§ Task statement
Return the listing below exactly. Leave its pictures out.

§ Source material
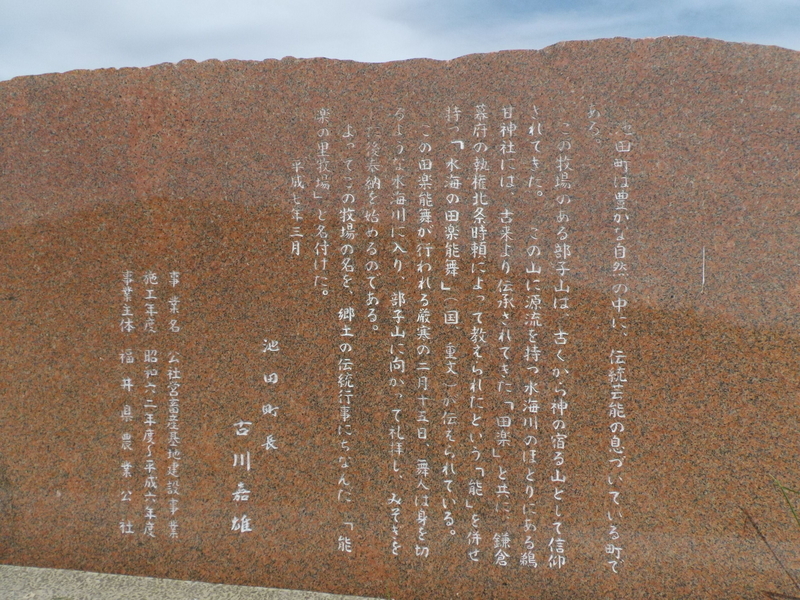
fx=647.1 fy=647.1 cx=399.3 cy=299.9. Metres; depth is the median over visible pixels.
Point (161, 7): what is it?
sky
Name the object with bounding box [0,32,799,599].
stone monument
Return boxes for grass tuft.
[744,475,799,599]
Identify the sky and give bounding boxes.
[0,0,798,84]
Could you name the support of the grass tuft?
on the ground

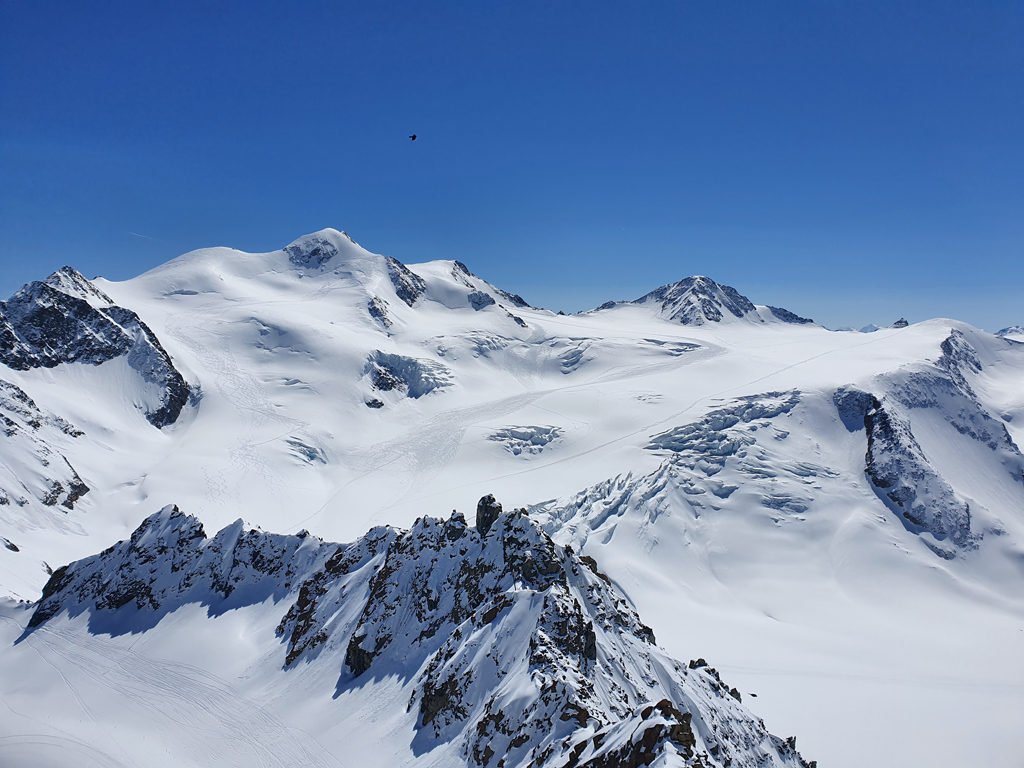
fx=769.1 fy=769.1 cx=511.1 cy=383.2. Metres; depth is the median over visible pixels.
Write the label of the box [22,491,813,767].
rocky ridge
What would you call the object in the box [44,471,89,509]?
rock
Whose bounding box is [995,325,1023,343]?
distant mountain
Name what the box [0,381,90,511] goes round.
rocky ridge
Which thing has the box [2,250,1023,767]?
snowy mountain
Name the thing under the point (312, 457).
crevasses
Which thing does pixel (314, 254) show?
rock
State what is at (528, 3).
sky
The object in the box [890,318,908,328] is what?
rock
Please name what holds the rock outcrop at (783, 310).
on the snowy mountain at (618, 534)
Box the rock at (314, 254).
[283,234,339,269]
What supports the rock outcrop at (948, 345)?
on the snowy mountain at (618, 534)
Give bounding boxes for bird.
[409,134,417,140]
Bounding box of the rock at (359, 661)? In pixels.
[345,637,373,676]
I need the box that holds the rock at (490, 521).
[475,494,501,535]
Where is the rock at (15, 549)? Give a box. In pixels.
[1,537,19,552]
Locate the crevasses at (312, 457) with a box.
[285,436,327,463]
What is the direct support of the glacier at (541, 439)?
in the snowy mountain at (618, 534)
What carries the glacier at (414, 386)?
in the snowy mountain at (618, 534)
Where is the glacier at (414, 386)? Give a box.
[366,351,453,397]
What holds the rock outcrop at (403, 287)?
in the snowy mountain at (618, 534)
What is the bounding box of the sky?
[0,0,1023,333]
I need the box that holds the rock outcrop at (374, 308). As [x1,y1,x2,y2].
[366,296,393,329]
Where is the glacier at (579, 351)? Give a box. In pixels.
[552,340,591,371]
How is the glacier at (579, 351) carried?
in the snowy mountain at (618, 534)
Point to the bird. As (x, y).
(414, 136)
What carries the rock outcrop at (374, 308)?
in the snowy mountain at (618, 534)
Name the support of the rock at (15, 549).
on the snowy mountain at (618, 534)
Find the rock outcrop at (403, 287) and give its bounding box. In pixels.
[384,254,426,305]
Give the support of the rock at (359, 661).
on the rocky ridge at (594, 637)
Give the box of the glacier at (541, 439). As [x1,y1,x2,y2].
[489,424,562,455]
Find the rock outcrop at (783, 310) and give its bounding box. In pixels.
[764,305,814,324]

§ Solution for this exercise
fx=647.1 fy=647.1 cx=399.3 cy=299.9. Metres; depth is the median over visible pixels.
Point (161, 7): what is it?
sky
Name the object with bounding box [0,32,799,599].
stone monument
Return boxes for grass tuft.
[744,475,799,599]
Identify the sky and give bounding boxes.
[0,0,798,84]
Could you name the support of the grass tuft?
on the ground

fx=769.1 fy=769.1 cx=511.1 cy=383.2. Metres; depth is the median over visible pixels.
Write the label of the box [22,491,813,767].
rocky ridge
What would you call the object in the box [44,471,89,509]?
rock
Whose bounding box is [995,325,1023,343]?
distant mountain
Name what the box [0,381,90,511] goes round.
rocky ridge
Which thing has the box [2,250,1023,767]?
snowy mountain
Name the thing under the point (312, 457).
crevasses
Which thing does pixel (314, 254) show?
rock
State what is at (528, 3).
sky
The object in the box [890,318,908,328] is what?
rock
Please name what holds the rock outcrop at (783, 310).
on the snowy mountain at (618, 534)
Box the rock at (314, 254).
[283,234,339,269]
What supports the rock outcrop at (948, 345)?
on the snowy mountain at (618, 534)
Give bounding boxes for bird.
[409,134,417,140]
Bounding box of the rock at (359, 661)? In pixels.
[345,637,373,676]
I need the box that holds the rock at (490, 521).
[475,494,501,535]
Where is the rock at (15, 549)? Give a box. In pixels.
[1,537,19,552]
Locate the crevasses at (312, 457) with a box.
[285,436,327,463]
What is the direct support of the glacier at (541, 439)?
in the snowy mountain at (618, 534)
What carries the glacier at (414, 386)?
in the snowy mountain at (618, 534)
Where is the glacier at (414, 386)? Give a box.
[366,351,453,397]
What holds the rock outcrop at (403, 287)?
in the snowy mountain at (618, 534)
What is the bounding box of the sky?
[0,0,1023,333]
I need the box that holds the rock outcrop at (374, 308). As [x1,y1,x2,y2].
[366,296,393,329]
Where is the glacier at (579, 351)? Give a box. In pixels.
[552,340,591,371]
How is the glacier at (579, 351) carried?
in the snowy mountain at (618, 534)
Point to the bird. As (x, y).
(414, 136)
What carries the rock outcrop at (374, 308)?
in the snowy mountain at (618, 534)
Name the support of the rock at (15, 549).
on the snowy mountain at (618, 534)
Find the rock outcrop at (403, 287) and give its bounding box. In pixels.
[384,254,426,305]
Give the support of the rock at (359, 661).
on the rocky ridge at (594, 637)
Give the box of the glacier at (541, 439). As [x1,y1,x2,y2].
[489,424,562,455]
Find the rock outcrop at (783, 310) and give its bounding box. In pixels.
[764,305,814,324]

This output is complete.